**Extract provided**
Regulation in the EU

Journal of European Public Policy has published a virtual special issue on 'Regulation in the EU', bringing together influential articles in the debate and including an article from Egeberg and Trondal.

From the publisher:

Guest editor: Burkard Eberlein, York University, Member of the JEPP editorial board

The EU specializes in regulation. Its regulatory scope and reach has constantly expanded, ranging today from utility industries over chemicals, food to IT security, and aviation and maritime safety. Indeed, some view regulation as the defining feature of the EU: the EU as ‘regulatory state’. However, while the EU has been promulgating more and more rules, its powers of monitoring and enforcement have been limited by its reliance on member states for compliance in a complex multi-tier system of regulation.

From its inception, JEPP has been at the forefront of a vibrant debate on the character and implications of regulation in the EU. Some early work (see the 3:4, 1996 special issue on regulation) looked at EU regulatory growth and its drivers to inquire about the defining features of EU regulation (e.g. McGowan& Wallace 1996). The key question since has been: how is regulation being institutionalized in this complex multi-level system? (e.g. Pierre & Peters 2009) More specifically: does the rise of regulation imply the delegation of regulatory powers to independent regulatory agencies? (see Gilardi in the 9:6, 2002 special issue on regulatory reform) Do member states ‘principals’ or supranational ‘agents’ (the Commission in particular) hold the reigns of regulatory policies? More broadly: Is regulation in the EU best described as transnational governance by (often informal) networks; or as governance by formal, vertical and horizontal delegation to agencies, or as a combination of both? (Dehousse 1997; Eberlein & Grande 2005; Levi-Faur 2011, Maggetti & Gilardi 2011) Underlying this research agenda is the debate between those who see quasi-teleological convergence towards a single Agency model vs those who stress regulatory diversity. Both should be concerned about the implications of delegated or informal regulation for the legitimacy of EU governance, an issue often raised but less studied.

**Stated task A**
Reproduce the stretch of the passage on EU regulation from "Journal of European" through "system of regulation.".
**Stated task B**
Please extract every line in the entries that contains the word "tvirtinti".
The passage on EU regulation has no connection to the entries.

**Dataset excerpts**

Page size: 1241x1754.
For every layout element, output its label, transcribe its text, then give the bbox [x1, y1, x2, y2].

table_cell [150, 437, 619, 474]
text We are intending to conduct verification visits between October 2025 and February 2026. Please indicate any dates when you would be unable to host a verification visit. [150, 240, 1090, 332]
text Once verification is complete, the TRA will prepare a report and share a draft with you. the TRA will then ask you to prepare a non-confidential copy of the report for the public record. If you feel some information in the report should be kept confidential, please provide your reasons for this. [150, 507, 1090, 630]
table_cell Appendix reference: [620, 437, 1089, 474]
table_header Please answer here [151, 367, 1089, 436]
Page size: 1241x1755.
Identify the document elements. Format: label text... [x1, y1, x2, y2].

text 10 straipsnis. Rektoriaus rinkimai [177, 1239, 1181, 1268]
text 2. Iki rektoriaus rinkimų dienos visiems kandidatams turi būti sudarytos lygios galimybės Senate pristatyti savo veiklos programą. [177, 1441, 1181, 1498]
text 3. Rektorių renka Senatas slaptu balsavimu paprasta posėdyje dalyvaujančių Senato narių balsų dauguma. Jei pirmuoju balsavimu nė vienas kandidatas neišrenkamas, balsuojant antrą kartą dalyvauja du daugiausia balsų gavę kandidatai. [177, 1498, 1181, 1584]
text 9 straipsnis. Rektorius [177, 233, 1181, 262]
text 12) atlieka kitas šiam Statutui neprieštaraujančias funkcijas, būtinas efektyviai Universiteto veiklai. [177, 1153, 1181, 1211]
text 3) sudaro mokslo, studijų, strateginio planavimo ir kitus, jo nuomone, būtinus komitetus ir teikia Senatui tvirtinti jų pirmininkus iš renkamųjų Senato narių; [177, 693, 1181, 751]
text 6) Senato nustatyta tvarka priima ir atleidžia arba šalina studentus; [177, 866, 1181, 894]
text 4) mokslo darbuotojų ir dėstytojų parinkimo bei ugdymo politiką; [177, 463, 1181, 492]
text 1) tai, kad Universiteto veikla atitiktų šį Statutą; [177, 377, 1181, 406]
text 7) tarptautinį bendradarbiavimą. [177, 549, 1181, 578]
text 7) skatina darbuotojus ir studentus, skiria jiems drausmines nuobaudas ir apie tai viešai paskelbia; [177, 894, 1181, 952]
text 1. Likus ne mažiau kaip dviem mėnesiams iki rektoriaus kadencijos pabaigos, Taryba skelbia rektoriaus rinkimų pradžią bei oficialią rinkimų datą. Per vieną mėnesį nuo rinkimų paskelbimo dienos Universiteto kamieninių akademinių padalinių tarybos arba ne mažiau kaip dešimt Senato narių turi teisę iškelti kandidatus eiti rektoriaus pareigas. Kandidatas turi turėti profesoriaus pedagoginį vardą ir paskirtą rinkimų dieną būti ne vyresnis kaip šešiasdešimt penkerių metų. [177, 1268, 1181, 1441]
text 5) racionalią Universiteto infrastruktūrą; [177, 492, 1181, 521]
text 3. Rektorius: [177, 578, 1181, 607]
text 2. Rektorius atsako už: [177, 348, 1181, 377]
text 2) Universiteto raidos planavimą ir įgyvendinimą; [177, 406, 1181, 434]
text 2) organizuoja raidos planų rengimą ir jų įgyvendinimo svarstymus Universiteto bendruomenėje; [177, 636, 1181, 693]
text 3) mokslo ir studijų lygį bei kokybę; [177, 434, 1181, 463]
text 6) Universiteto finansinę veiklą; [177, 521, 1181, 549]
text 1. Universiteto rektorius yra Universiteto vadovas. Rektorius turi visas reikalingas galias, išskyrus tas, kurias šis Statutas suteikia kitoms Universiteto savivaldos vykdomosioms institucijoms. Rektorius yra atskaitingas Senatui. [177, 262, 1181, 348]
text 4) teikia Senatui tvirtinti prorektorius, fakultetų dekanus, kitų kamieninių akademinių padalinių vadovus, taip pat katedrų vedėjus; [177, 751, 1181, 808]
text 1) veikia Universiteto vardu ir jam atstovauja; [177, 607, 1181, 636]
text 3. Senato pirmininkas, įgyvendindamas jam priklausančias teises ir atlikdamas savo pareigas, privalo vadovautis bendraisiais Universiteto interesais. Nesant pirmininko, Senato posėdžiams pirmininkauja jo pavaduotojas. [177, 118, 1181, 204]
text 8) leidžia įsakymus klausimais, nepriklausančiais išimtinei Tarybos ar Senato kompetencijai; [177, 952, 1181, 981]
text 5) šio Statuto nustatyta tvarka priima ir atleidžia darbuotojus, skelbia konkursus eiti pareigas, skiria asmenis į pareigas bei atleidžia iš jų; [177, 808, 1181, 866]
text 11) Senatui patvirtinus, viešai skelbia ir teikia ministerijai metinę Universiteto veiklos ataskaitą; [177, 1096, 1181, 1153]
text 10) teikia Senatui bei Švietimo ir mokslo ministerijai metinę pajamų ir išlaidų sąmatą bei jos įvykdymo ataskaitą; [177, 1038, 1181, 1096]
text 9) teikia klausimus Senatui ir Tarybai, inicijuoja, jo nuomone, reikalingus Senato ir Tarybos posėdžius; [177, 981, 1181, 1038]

**Finished answer A**
Journal of European Public Policy has published a virtual special issue on 'Regulation in the EU', bringing together influential articles in the debate and including an article from Egeberg and Trondal.

From the publisher:

Guest editor: Burkard Eberlein, York University, Member of the JEPP editorial board

The EU specializes in regulation. Its regulatory scope and reach has constantly expanded, ranging today from utility industries over chemicals, food to IT security, and aviation and maritime safety. Indeed, some view regulation as the defining feature of the EU: the EU as ‘regulatory state’. However, while the EU has been promulgating more and more rules, its powers of monitoring and enforcement have been limited by its reliance on member states for compliance in a complex multi-tier system of regulation.

**Finished answer B**
text 3) sudaro mokslo, studijų, strateginio planavimo ir kitus, jo nuomone, būtinus komitetus ir teikia Senatui tvirtinti jų pirmininkus iš renkamųjų Senato narių; [177, 693, 1181, 751]
text 4) teikia Senatui tvirtinti prorektorius, fakultetų dekanus, kitų kamieninių akademinių padalinių vadovus, taip pat katedrų vedėjus; [177, 751, 1181, 808]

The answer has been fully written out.